Kinshasa resserre son emprise sur les concessions routières
Le dossier explosif des recettes des péages et pesages de la RN1 Kinshasa–Matadi vient de franchir un nouveau seuil politique et administratif. Dans un contexte déjà marqué par de fortes tensions entre le gouvernement central et les autorités du Kongo Central, Kinshasa a décidé de rebattre les cartes du contrôle financier des concessions routières à travers la création d’une nouvelle structure nationale : la Commission nationale de supervision et de suivi des cellules du contrôle des recettes des concessions (CNSCRC).
Derrière cette réforme aux allures techniques se dessine en réalité une reprise en main méthodique d’un secteur hautement stratégique, où se croisent enjeux budgétaires, rapports de force institutionnels et contrôle des flux financiers générés par les infrastructures routières d’intérêt national.

Dans une note circulaire adressée aux différents concessionnaires opérant en République démocratique du Congo, le ministre des Infrastructures et Travaux publics, John Banza Lunda, précise désormais que la CNSCRC devient l’unique structure habilitée à collaborer avec les concessionnaires en matière de supervision des cellules chargées du contrôle des recettes des péages et pesages.
Le message est limpide : Kinshasa entend désormais centraliser l’architecture du contrôle des recettes routières et verrouiller les mécanismes de suivi financier autour des concessions nationales. Une orientation qui place de facto la DICOREP-RN1 — récemment créée par le gouverneur du Kongo Central, Grâce Nkuanga Masuangi Bilolo — dans une zone de fortes turbulences administratives.

Une bataille institutionnelle autour des recettes de la RN1

Créée par arrêté provincial du 28 avril 2026, la Direction de contrôle des recettes des péages et de pesage (DICOREP-RN1) devait assurer, selon les autorités provinciales, le suivi, la traçabilité et le contrôle des recettes générées sur la RN1 Kinshasa–Matadi, principal corridor économique reliant la capitale congolaise au port maritime de Matadi.
Mais à Kinshasa, cette initiative a été perçue comme une incursion frontale dans les compétences exclusives du pouvoir central. Dans une correspondance particulièrement ferme adressée au gouverneur du Kongo Central, John Banza Lunda avait dénoncé une « dérive administrative » ainsi qu’un « empiétement caractérisé » sur les prérogatives régaliennes de l’État en matière de gestion des routes d’intérêt national et des concessions routières.
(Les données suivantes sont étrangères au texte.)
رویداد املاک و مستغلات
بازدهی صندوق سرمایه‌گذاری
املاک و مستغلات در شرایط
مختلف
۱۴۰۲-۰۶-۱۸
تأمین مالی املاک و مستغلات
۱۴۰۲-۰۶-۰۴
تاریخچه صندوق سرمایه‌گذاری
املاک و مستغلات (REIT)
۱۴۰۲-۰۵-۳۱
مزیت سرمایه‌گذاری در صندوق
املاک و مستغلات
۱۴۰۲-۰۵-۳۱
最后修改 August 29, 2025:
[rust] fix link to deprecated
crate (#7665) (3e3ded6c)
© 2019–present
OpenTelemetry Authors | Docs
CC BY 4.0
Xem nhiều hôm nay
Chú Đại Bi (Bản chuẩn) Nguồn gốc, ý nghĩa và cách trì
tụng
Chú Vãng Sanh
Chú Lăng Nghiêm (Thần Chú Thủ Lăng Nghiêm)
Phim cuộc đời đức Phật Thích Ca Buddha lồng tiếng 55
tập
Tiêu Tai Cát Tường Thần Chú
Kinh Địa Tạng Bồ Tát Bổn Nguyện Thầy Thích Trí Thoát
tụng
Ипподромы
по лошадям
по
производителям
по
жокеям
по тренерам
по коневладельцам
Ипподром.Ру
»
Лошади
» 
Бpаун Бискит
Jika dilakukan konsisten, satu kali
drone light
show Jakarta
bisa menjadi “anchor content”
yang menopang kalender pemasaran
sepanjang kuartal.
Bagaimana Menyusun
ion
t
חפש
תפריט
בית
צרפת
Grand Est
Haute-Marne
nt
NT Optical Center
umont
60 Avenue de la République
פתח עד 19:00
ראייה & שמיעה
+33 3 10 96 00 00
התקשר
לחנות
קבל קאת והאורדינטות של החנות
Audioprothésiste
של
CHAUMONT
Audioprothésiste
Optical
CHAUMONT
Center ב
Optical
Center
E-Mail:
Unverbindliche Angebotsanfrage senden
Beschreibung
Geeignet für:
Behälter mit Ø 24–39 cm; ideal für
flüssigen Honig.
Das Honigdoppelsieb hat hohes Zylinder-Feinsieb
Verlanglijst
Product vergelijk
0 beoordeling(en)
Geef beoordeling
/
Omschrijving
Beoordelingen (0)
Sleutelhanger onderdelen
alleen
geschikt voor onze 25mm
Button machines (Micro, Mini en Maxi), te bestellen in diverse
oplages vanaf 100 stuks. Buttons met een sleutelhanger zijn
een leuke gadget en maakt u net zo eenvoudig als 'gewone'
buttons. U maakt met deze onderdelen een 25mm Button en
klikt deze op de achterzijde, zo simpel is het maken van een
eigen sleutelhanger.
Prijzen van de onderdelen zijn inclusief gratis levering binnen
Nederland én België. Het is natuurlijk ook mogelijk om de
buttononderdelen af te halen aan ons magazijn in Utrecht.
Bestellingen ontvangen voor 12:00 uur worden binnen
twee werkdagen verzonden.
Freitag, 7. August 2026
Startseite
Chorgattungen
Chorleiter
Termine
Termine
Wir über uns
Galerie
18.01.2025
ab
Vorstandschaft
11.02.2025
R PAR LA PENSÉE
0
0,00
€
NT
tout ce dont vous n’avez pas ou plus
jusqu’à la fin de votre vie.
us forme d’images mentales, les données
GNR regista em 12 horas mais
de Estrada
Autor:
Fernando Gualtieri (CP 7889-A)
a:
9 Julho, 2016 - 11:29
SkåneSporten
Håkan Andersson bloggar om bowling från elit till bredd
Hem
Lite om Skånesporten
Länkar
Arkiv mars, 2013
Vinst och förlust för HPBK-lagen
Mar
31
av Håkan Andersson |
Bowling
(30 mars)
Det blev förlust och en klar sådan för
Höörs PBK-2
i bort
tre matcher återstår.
Le ministre avait alors accordé un délai de quarante-huit heures au gouverneur provincial pour abroger les arrêtés contestés et dissoudre la DICOREP-RN1, sous peine de sanctions. Une mise en demeure au ton inhabituellement sévère qui avait rapidement suscité des réactions dans plusieurs cercles politiques et administratifs, certains observateurs jugeant la démarche excessivement rigide à l’égard d’une institution provinciale.
L’apparition de la CNSCRC dans ce climat déjà électrique donne aujourd’hui une profondeur supplémentaire au bras de fer entre Kinshasa et Matadi. Car au-delà de la querelle administrative, c’est toute la question de la gouvernance des recettes publiques et des limites réelles de la décentralisation congolaise qui ressurgit avec acuité.

À travers cette nouvelle structure nationale, le gouvernement central semble vouloir instaurer une chaîne de contrôle plus verticale, plus centralisée et financièrement étanche autour des concessions routières. Une manière, pour l’exécutif national, de prévenir toute fragmentation du contrôle des recettes générées par des infrastructures considérées comme stratégiques pour l’économie nationale.
Reste désormais à savoir si la DICOREP-RN1 survivra à cette reconfiguration institutionnelle ou si la CNSCRC marquera, à terme, l’effacement progressif des ambitions provinciales dans le contrôle des recettes des péages et pesages sur la RN1. Derrière les textes administratifs et les commissions techniques, c’est une bataille silencieuse pour le contrôle des ressources, de l’autorité et de l’influence qui se joue désormais entre Kinshasa et le Kongo Central.